* **Problem to solve**: Please reproduce, exactly as given, the lines running from the start of the data to the line containing "There are few", inclusive, and omit the pictures.

Extracted data entries
Start of Block

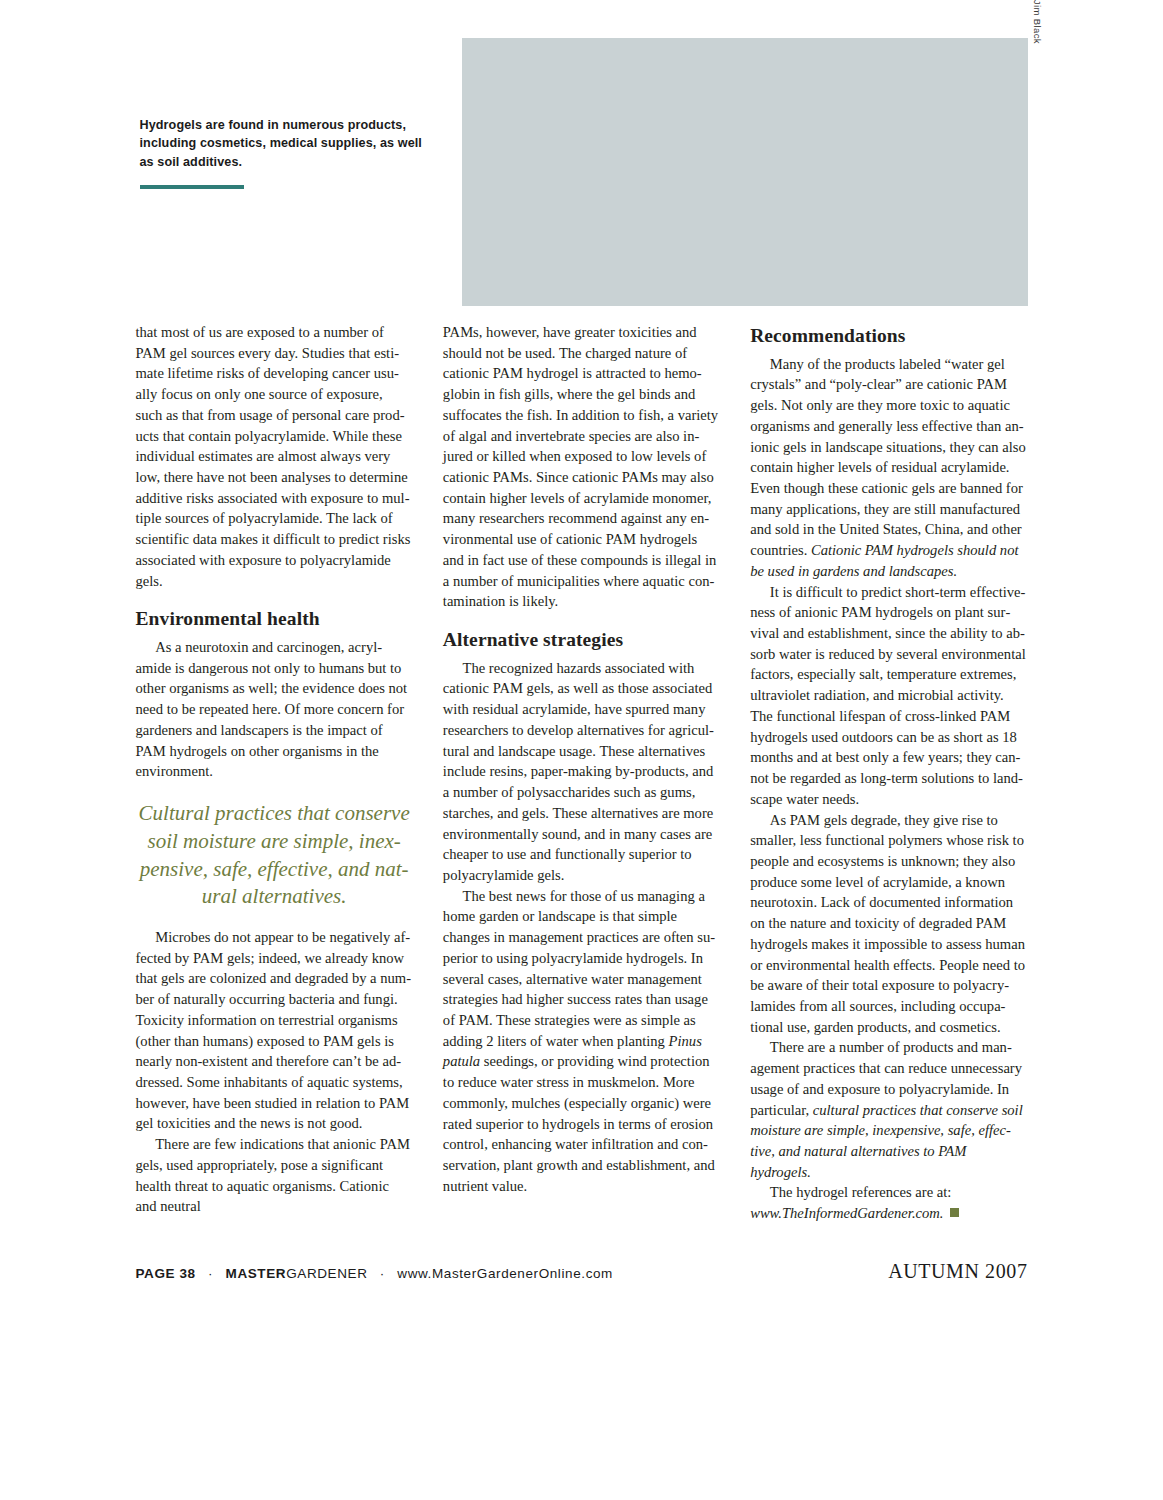Hydrogels are found in numerous products, including cosmetics, medical supplies, as well as soil additives.
Jim Black
that most of us are exposed to a number of PAM gel sources every day. Studies that estimate lifetime risks of developing cancer usually focus on only one source of exposure, such as that from usage of personal care products that contain polyacrylamide. While these individual estimates are almost always very low, there have not been analyses to determine additive risks associated with exposure to multiple sources of polyacrylamide. The lack of scientific data makes it difficult to predict risks associated with exposure to polyacrylamide gels.
Environmental health
As a neurotoxin and carcinogen, acrylamide is dangerous not only to humans but to other organisms as well; the evidence does not need to be repeated here. Of more concern for gardeners and landscapers is the impact of PAM hydrogels on other organisms in the environment.
Cultural practices that conserve soil moisture are simple, inexpensive, safe, effective, and natural alternatives.
Microbes do not appear to be negatively affected by PAM gels; indeed, we already know that gels are colonized and degraded by a number of naturally occurring bacteria and fungi. Toxicity information on terrestrial organisms (other than humans) exposed to PAM gels is nearly non-existent and therefore can’t be addressed. Some inhabitants of aquatic systems, however, have been studied in relation to PAM gel toxicities and the news is not good.
There are few indications that anionic PAM gels, used appropriately, pose a significant health threat to aquatic organisms. Cationic and neutral
PAMs, however, have greater toxicities and should not be used. The charged nature of cationic PAM hydrogel is attracted to hemoglobin in fish gills, where the gel binds and suffocates the fish. In addition to fish, a variety of algal and invertebrate species are also injured or killed when exposed to low levels of cationic PAMs. Since cationic PAMs may also contain higher levels of acrylamide monomer, many researchers recommend against any environmental use of cationic PAM hydrogels and in fact use of these compounds is illegal in a number of municipalities where aquatic contamination is likely.
Alternative strategies
The recognized hazards associated with cationic PAM gels, as well as those associated with residual acrylamide, have spurred many researchers to develop alternatives for agricultural and landscape usage. These alternatives include resins, paper-making by-products, and a number of polysaccharides such as gums, starches, and gels. These alternatives are more environmentally sound, and in many cases are cheaper to use and functionally superior to polyacrylamide gels.
The best news for those of us managing a home garden or landscape is that simple changes in management practices are often superior to using polyacrylamide hydrogels. In several cases, alternative water management strategies had higher success rates than usage of PAM. These strategies were as simple as adding 2 liters of water when planting Pinus patula seedings, or providing wind protection to reduce water stress in muskmelon. More commonly, mulches (especially organic) were rated superior to hydrogels in terms of erosion control, enhancing water infiltration and conservation, plant growth and establishment, and nutrient value.
Recommendations
Many of the products labeled “water gel crystals” and “poly-clear” are cationic PAM gels. Not only are they more toxic to aquatic organisms and generally less effective than anionic gels in landscape situations, they can also contain higher levels of residual acrylamide. Even though these cationic gels are banned for many applications, they are still manufactured and sold in the United States, China, and other countries. Cationic PAM hydrogels should not be used in gardens and landscapes.
It is difficult to predict short-term effectiveness of anionic PAM hydrogels on plant survival and establishment, since the ability to absorb water is reduced by several environmental factors, especially salt, temperature extremes, ultraviolet radiation, and microbial activity. The functional lifespan of cross-linked PAM hydrogels used outdoors can be as short as 18 months and at best only a few years; they cannot be regarded as long-term solutions to landscape water needs.
As PAM gels degrade, they give rise to smaller, less functional polymers whose risk to people and ecosystems is unknown; they also produce some level of acrylamide, a known neurotoxin. Lack of documented information on the nature and toxicity of degraded PAM hydrogels makes it impossible to assess human or environmental health effects. People need to be aware of their total exposure to polyacrylamides from all sources, including occupational use, garden products, and cosmetics.
There are a number of products and management practices that can reduce unnecessary usage of and exposure to polyacrylamide. In particular, cultural practices that conserve soil moisture are simple, inexpensive, safe, effective, and natural alternatives to PAM hydrogels.
The hydrogel references are at: www.TheInformedGardener.com.
PAGE 38 · MASTERGARDENER · www.MasterGardenerOnline.com
AUTUMN 2007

End of Block

* **Final answer**:
Hydrogels are found in numerous products, including cosmetics, medical supplies, as well as soil additives.
Jim Black
that most of us are exposed to a number of PAM gel sources every day. Studies that estimate lifetime risks of developing cancer usually focus on only one source of exposure, such as that from usage of personal care products that contain polyacrylamide. While these individual estimates are almost always very low, there have not been analyses to determine additive risks associated with exposure to multiple sources of polyacrylamide. The lack of scientific data makes it difficult to predict risks associated with exposure to polyacrylamide gels.
Environmental health
As a neurotoxin and carcinogen, acrylamide is dangerous not only to humans but to other organisms as well; the evidence does not need to be repeated here. Of more concern for gardeners and landscapers is the impact of PAM hydrogels on other organisms in the environment.
Cultural practices that conserve soil moisture are simple, inexpensive, safe, effective, and natural alternatives.
Microbes do not appear to be negatively affected by PAM gels; indeed, we already know that gels are colonized and degraded by a number of naturally occurring bacteria and fungi. Toxicity information on terrestrial organisms (other than humans) exposed to PAM gels is nearly non-existent and therefore can’t be addressed. Some inhabitants of aquatic systems, however, have been studied in relation to PAM gel toxicities and the news is not good.
There are few indications that anionic PAM gels, used appropriately, pose a significant health threat to aquatic organisms. Cationic and neutral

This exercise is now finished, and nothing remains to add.